Once the ecr-sync-values.yml
file has been edited, run the following command to deploy the cron job.
k9 create ecr-sync
Now any image tagged with test
in the non-production account will automatically be copied into the production ECR.
You may manually delete the cronjob to stop this process, or run k9 delete ecr-sync
from the app directory.
Manually Moving Images Across AWS Accounts (Not Recommended)¶
An image can be copied from one ECR to another using the following bash script.
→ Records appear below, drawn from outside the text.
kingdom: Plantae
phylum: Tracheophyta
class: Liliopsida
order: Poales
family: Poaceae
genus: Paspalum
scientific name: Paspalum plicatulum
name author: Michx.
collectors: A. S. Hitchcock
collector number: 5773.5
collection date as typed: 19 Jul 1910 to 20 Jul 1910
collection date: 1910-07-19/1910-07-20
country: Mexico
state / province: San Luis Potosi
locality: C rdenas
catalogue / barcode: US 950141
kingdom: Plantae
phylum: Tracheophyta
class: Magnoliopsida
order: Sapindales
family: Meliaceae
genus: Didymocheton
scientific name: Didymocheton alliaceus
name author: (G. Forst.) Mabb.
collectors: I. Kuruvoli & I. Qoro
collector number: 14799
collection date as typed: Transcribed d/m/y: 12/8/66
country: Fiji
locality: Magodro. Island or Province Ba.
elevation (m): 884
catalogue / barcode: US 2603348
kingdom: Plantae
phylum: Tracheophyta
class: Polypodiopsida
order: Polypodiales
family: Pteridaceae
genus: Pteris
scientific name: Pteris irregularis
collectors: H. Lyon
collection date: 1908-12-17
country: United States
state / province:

Docker must be running before starting the script. The aws cli should be using credentials for en entity (user/role) with permissions for both ECRs.
#!/bin/sh
set -e
####################################
# edit these
VERSION="0.0.1-1"
REPO_NAME="app-name"
SOURCE_REGION="us-east-1"
DESTINATION_REGION="us-east-1"
SOURCE_ACCOUNT="111111111111"
DESTINATION_ACCOUNT="222222222222"
####################################
# don't edit these
SOURCE_BASE_PATH="$SOURCE_ACCOUNT.dkr.ecr.$SOURCE_REGION.amazonaws.com"
DESTINATION_BASE_PATH="$DESTINATION_ACCOUNT.dkr.ecr.$DESTINATION_REGION.amazonaws.com"
SOURCE_REPO="$SOURCE_BASE_PATH/$REPO_NAME"
DESTINATION_REPO="$DESTINATION_BASE_PATH/$REPO_NAME"
####################################
# source login
aws --region $SOURCE_REGION ecr get-login-password | docker login --username AWS --password-stdin $SOURCE_BASE_PATH
# pull and re-tag
docker pull $SOURCE_REPO:$VERSION
docker tag $SOURCE_REPO:$VERSION $DESTINATION_REPO:$VERSION
# destination login
aws --region $DESTINATION_REGION ecr get-login-password | docker login --username AWS --password-stdin $DESTINATION_BASE_PATH
# push
docker push $DESTINATION_REPO:$VERSION
# delete local image
docker rmi $SOURCE_REPO:$VERSION
This is not recommended because it makes use of long term AWS api secret access tokens when running on a local machine.